### INPUT DATA
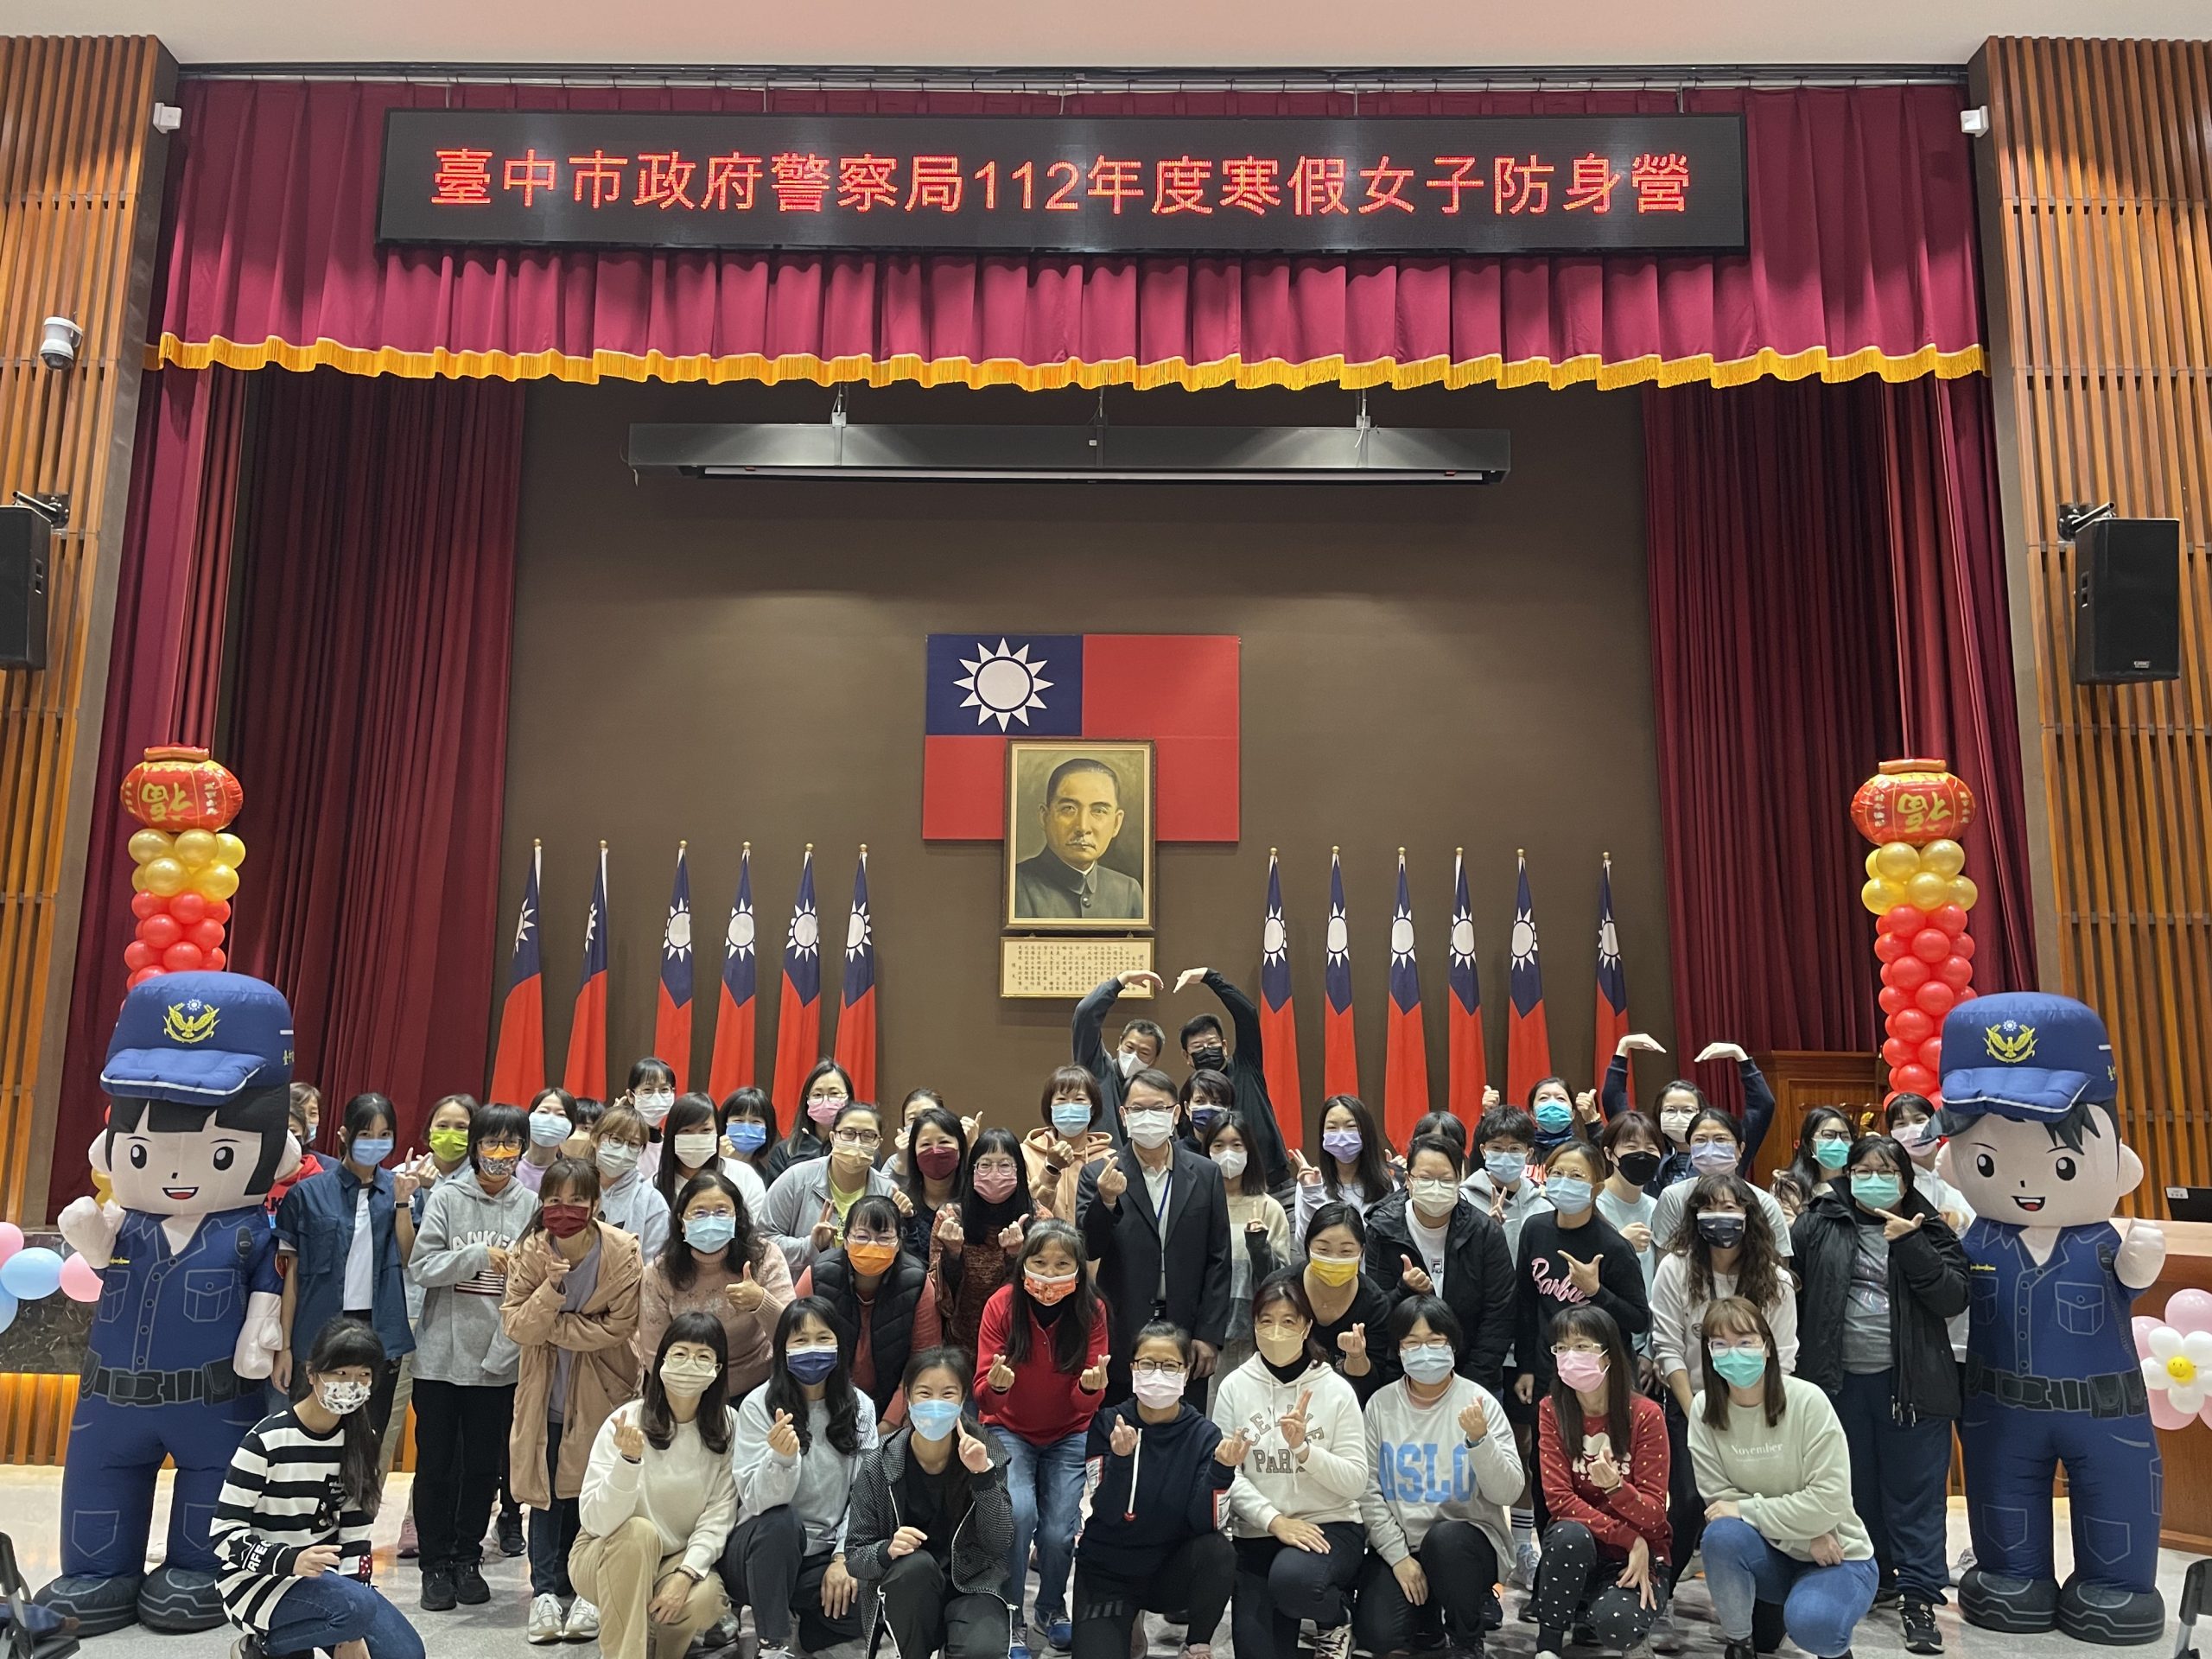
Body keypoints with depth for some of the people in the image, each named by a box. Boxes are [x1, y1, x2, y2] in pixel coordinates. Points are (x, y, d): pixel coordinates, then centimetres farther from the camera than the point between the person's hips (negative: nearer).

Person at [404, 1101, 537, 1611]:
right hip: (441, 1356, -1)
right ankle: (436, 1565, 22)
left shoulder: (531, 1205, 1)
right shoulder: (446, 1197, -2)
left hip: (499, 1360, 1)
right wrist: (482, 1254, -19)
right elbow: (421, 1267, -9)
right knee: (435, 1465, 7)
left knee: (484, 1466, 11)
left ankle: (467, 1559, 27)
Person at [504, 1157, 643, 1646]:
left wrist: (552, 1326, -18)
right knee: (545, 1486, 5)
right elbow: (515, 1326, -14)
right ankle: (545, 1591, 14)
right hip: (545, 1390, 2)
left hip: (602, 1391, -2)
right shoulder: (530, 1250, -11)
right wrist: (551, 1288, -30)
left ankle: (591, 1590, 15)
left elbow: (617, 1327, -19)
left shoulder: (622, 1252, -19)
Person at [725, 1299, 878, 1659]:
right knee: (781, 1521, -35)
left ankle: (804, 1612, 7)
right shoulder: (759, 1406, -11)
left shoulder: (860, 1406, 1)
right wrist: (781, 1457, -40)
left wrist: (844, 1558, -9)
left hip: (826, 1553, 2)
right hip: (765, 1550, -2)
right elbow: (758, 1502, -20)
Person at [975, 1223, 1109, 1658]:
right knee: (1019, 1512, -26)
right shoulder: (1002, 1305, -18)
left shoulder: (1091, 1311, -16)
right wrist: (997, 1384, -42)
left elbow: (1086, 1403, -14)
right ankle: (1009, 1619, -4)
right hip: (1008, 1431, -1)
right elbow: (982, 1394, -19)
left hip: (1068, 1435, 1)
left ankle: (1051, 1612, 17)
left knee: (1057, 1531, -15)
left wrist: (1090, 1387, -38)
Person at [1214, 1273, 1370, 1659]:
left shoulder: (1336, 1390, -5)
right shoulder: (1235, 1387, -2)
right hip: (1257, 1532, 2)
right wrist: (1274, 1520, -19)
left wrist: (1303, 1448, -22)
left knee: (1292, 1578, -33)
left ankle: (1337, 1615, 0)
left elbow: (1357, 1482, -8)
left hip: (1329, 1525, -1)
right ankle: (1287, 1612, 20)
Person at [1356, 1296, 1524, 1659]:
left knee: (1443, 1538, -36)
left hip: (1467, 1540, -2)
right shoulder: (1381, 1404, -1)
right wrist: (1399, 1556, -11)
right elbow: (1368, 1490, -2)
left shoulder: (1479, 1401, -8)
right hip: (1397, 1544, 2)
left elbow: (1509, 1493, -11)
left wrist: (1480, 1439, -27)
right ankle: (1433, 1608, 14)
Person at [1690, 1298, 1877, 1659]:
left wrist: (1745, 1509, -19)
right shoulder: (1704, 1410, -8)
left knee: (1809, 1623, -33)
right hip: (1769, 1554, 2)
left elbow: (1829, 1500, -20)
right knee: (1722, 1535, -31)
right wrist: (1804, 1531, -17)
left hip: (1835, 1557, -2)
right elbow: (1719, 1498, -9)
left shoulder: (1807, 1401, -17)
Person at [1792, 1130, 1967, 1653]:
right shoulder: (1820, 1224, 0)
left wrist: (1909, 1244, -18)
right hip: (1840, 1381, 1)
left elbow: (1954, 1299, -9)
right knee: (1857, 1489, 14)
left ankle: (1919, 1598, 11)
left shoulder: (1929, 1231, 1)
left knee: (1914, 1493, 3)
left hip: (1911, 1383, -1)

### TASK OBJECTIVE
Without carrying over any pictures, retype the records above exactly.

### EXERCISE OUTPUT
Body keypoints with depth for some of the people in the image, each named by a box. Boxes are [x1, y1, x2, y2] in pixel coordinates. Points are (x, y, d): pixel coordinates, then centimetres farther from the camera than the point between the person's hips (negative: nearer).

Person at [404, 1101, 537, 1611]:
right hip: (441, 1356, -1)
right ankle: (436, 1565, 22)
left shoulder: (531, 1205, 1)
right shoulder: (446, 1197, -2)
left hip: (499, 1360, 1)
right wrist: (482, 1254, -19)
right elbow: (421, 1267, -9)
right knee: (435, 1465, 7)
left knee: (484, 1466, 11)
left ankle: (467, 1559, 27)
Person at [504, 1157, 643, 1646]:
left wrist: (552, 1326, -18)
right knee: (545, 1486, 5)
right elbow: (515, 1326, -14)
right ankle: (545, 1591, 14)
right hip: (545, 1390, 2)
left hip: (602, 1391, -2)
right shoulder: (530, 1250, -11)
right wrist: (551, 1288, -30)
left ankle: (591, 1590, 15)
left elbow: (617, 1327, -19)
left shoulder: (622, 1252, -19)
Person at [725, 1299, 878, 1659]:
right knee: (781, 1521, -35)
left ankle: (804, 1612, 7)
right shoulder: (759, 1406, -11)
left shoulder: (860, 1406, 1)
right wrist: (781, 1457, -40)
left wrist: (844, 1558, -9)
left hip: (826, 1553, 2)
right hip: (765, 1550, -2)
right elbow: (758, 1502, -20)
Person at [975, 1223, 1109, 1658]:
right knee: (1019, 1512, -26)
right shoulder: (1002, 1305, -18)
left shoulder: (1091, 1311, -16)
right wrist: (997, 1384, -42)
left elbow: (1086, 1403, -14)
right ankle: (1009, 1619, -4)
right hip: (1008, 1431, -1)
right elbow: (982, 1394, -19)
left hip: (1068, 1435, 1)
left ankle: (1051, 1612, 17)
left knee: (1057, 1531, -15)
left wrist: (1090, 1387, -38)
Person at [1214, 1273, 1370, 1659]:
left shoulder: (1336, 1390, -5)
right shoulder: (1235, 1387, -2)
right hip: (1257, 1532, 2)
right wrist: (1274, 1520, -19)
left wrist: (1303, 1448, -22)
left knee: (1292, 1578, -33)
left ankle: (1337, 1615, 0)
left elbow: (1357, 1482, -8)
left hip: (1329, 1525, -1)
right ankle: (1287, 1612, 20)
Person at [1356, 1296, 1524, 1659]:
left knee: (1443, 1538, -36)
left hip: (1467, 1540, -2)
right shoulder: (1381, 1404, -1)
right wrist: (1399, 1556, -11)
right elbow: (1368, 1490, -2)
left shoulder: (1479, 1401, -8)
right hip: (1397, 1544, 2)
left elbow: (1509, 1493, -11)
left wrist: (1480, 1439, -27)
right ankle: (1433, 1608, 14)
Person at [1690, 1298, 1877, 1659]:
left wrist: (1745, 1509, -19)
right shoulder: (1704, 1410, -8)
left knee: (1809, 1623, -33)
right hip: (1769, 1554, 2)
left elbow: (1829, 1500, -20)
right knee: (1722, 1535, -31)
right wrist: (1804, 1531, -17)
left hip: (1835, 1557, -2)
right elbow: (1719, 1498, -9)
left shoulder: (1807, 1401, -17)
Person at [1792, 1130, 1967, 1653]:
right shoulder: (1820, 1224, 0)
left wrist: (1909, 1244, -18)
right hip: (1840, 1381, 1)
left elbow: (1954, 1299, -9)
right knee: (1857, 1489, 14)
left ankle: (1919, 1598, 11)
left shoulder: (1929, 1231, 1)
left knee: (1914, 1493, 3)
left hip: (1911, 1383, -1)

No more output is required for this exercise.